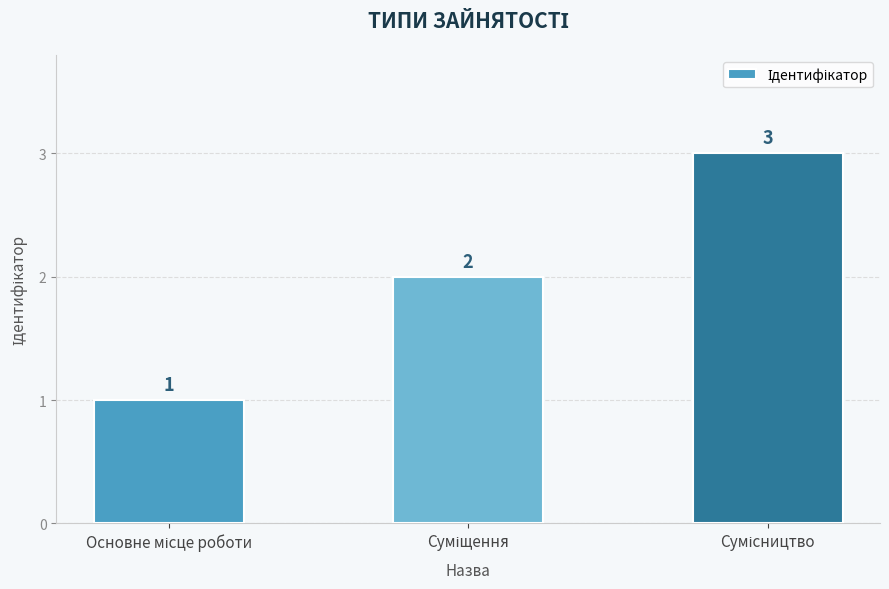

How many series are shown in this chart?

1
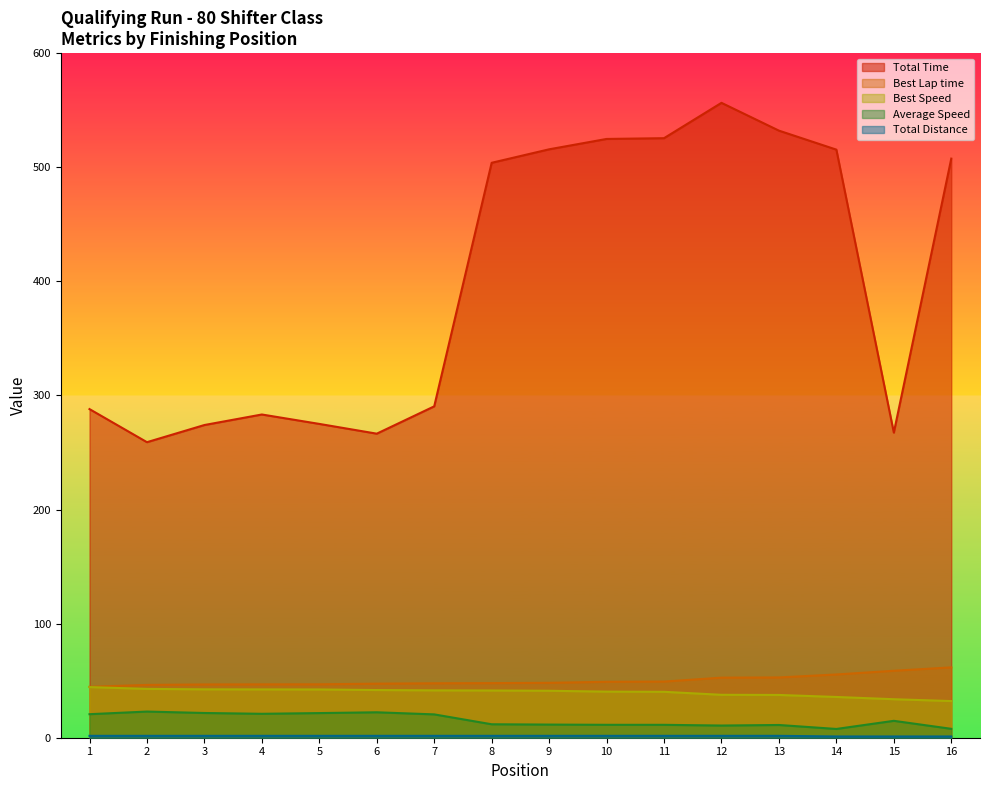

Where does the Best Speed series first go above 41?

1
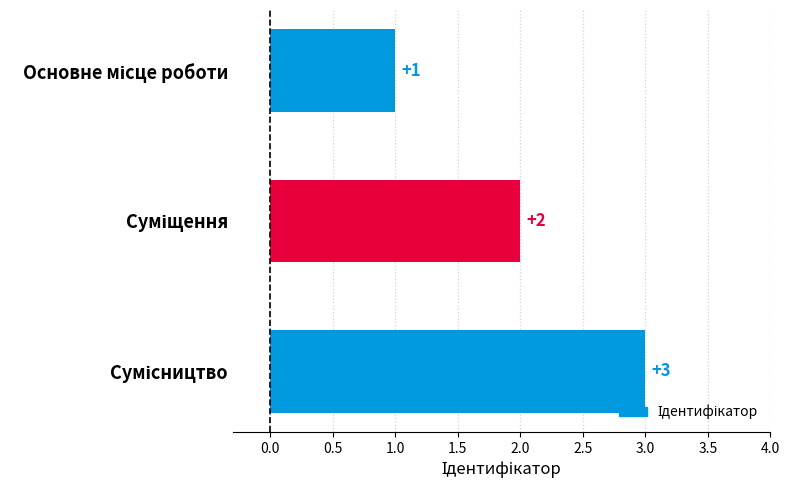

What is the sum of all values?

6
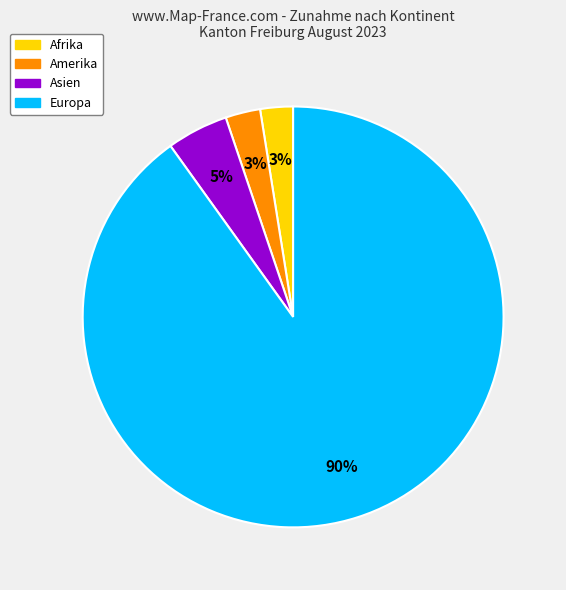

To the nearest percent, what is the average slice percentage?

25%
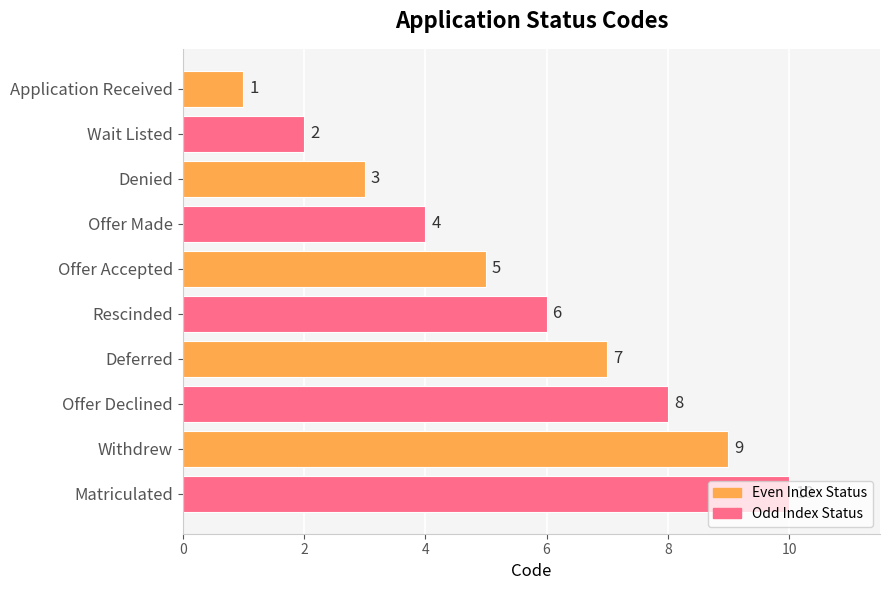

Rank the categories by value from lowest to highest.

Application Received, Wait Listed, Denied, Offer Made, Offer Accepted, Rescinded, Deferred, Offer Declined, Withdrew, Matriculated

◆ ◆ ◆ ◆

_Instruction_. Count the lines in the entries above that contain the word "series". Reply with the number alone.

_Response_. 2